Among many other obligations, operators of high-risk AI systems must (depending on their role in the AI supply chain):
- Ensure that the data sets used for AI systems are accurate and unbiased.
- Keep records regarding their development or use of AI systems.
- Conduct a “conformity assessment” (providers only) before putting the AI system on the market.
Other AI systems
Some AI systems are not prohibited or high-risk but are still subject to some obligations under the AI Act.
These other types of AI systems include:
- AI systems that interact with people, such as chatbots.
- Emotional or biometric identification systems.
- AI systems for generating “deep fakes”.
Provides of these types of AI systems must be transparent so that people always know they are interacting with an AI system or AI-generated content.
The AI Act and the GDPR
The AI Act interacts with the GDPR in several ways. For example:
- Both laws regulate the use of personal data.
- Under the AI Act, AI providers must use accurate and unbiased data—including personal data—to train their AI systems.
- Under the GDPR, controllers must ensure the accuracy of personal data and abide by the principle of fairness.
- Both laws regulate “automated decision-making”.
- The AI Act requires human oversight of most AI decision-making.
- The GDPR prohibits certain types of “solely automated individual decision-making”.
- Both laws require the conducting of a Data Protection Impact Assessment (DPIA) under certain conditions:
- The AI Act requires users of high-risk AI systems to conduct a DPIA before using the system.
- The GDPR requires controllers to conduct a DPIA before engaging in any processing activity that is “likely to result in a high risk” to people’s rights and freedoms.
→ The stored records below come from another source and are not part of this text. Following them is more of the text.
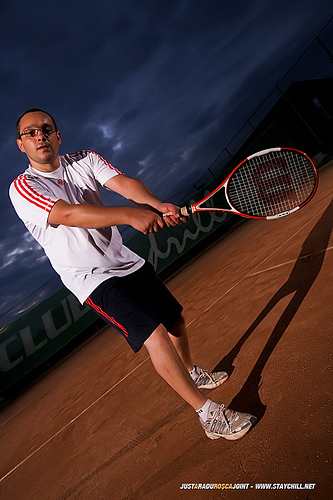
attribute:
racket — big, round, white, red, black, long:
[170, 141, 316, 235]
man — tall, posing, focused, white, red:
[7, 94, 315, 443]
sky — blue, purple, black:
[4, 5, 307, 281]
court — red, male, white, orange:
[1, 163, 333, 498]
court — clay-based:
[34, 284, 331, 498]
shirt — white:
[1, 147, 149, 312]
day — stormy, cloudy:
[5, 8, 330, 495]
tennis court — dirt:
[67, 217, 332, 496]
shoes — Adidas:
[187, 356, 260, 443]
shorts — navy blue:
[84, 260, 189, 356]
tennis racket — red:
[158, 139, 328, 226]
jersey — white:
[3, 143, 148, 310]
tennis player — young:
[3, 98, 263, 450]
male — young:
[3, 98, 262, 449]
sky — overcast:
[44, 13, 301, 102]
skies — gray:
[56, 17, 194, 106]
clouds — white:
[93, 109, 192, 182]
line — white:
[44, 364, 127, 441]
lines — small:
[194, 402, 206, 417]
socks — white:
[184, 367, 215, 423]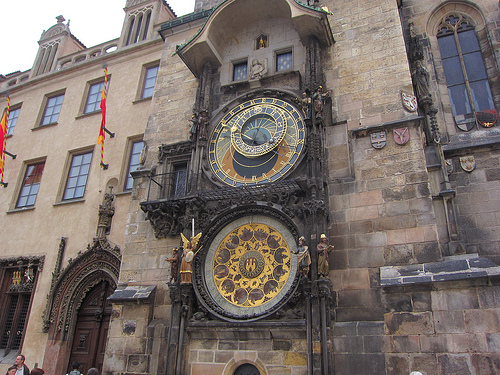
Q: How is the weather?
A: It is cloudless.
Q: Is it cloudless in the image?
A: Yes, it is cloudless.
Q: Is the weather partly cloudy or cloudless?
A: It is cloudless.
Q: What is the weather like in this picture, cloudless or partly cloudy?
A: It is cloudless.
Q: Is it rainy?
A: No, it is cloudless.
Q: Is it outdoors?
A: Yes, it is outdoors.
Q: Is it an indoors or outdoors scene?
A: It is outdoors.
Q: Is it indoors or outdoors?
A: It is outdoors.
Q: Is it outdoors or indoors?
A: It is outdoors.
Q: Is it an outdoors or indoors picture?
A: It is outdoors.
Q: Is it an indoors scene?
A: No, it is outdoors.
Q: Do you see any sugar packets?
A: No, there are no sugar packets.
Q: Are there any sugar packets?
A: No, there are no sugar packets.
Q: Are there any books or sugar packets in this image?
A: No, there are no sugar packets or books.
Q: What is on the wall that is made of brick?
A: The shield is on the wall.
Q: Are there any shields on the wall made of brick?
A: Yes, there is a shield on the wall.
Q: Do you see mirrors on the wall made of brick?
A: No, there is a shield on the wall.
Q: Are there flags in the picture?
A: Yes, there is a flag.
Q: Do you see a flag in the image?
A: Yes, there is a flag.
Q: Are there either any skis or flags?
A: Yes, there is a flag.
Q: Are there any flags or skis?
A: Yes, there is a flag.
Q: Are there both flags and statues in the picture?
A: Yes, there are both a flag and a statue.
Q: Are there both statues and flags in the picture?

The AI Act also refers to the GDPR’s concept of “special categories of personal data”, and the Commission’s initial proposal allows AI providers to use special category data in AI training to detect and mitigate bias.
However, it’s important to note that the GDPR already covers a lot of AI-related activity.
The GDPR’s principles—such as lawfulness, fairness and transparency; data minimisation; purpose limitation; and accuracy—are highly relevant to any organisation developing or using AI systems.
Indeed, following the Italian regulator’s recent action against ChatGPT owner OpenAI, the European Data Protection Board (EDPB) recently formed an AI Task Force to coordinate AI-related enforcement action.
So regardless of when the AI Act finally takes effect, all companies using AI already have legal obligations around transparency, choice, and safety.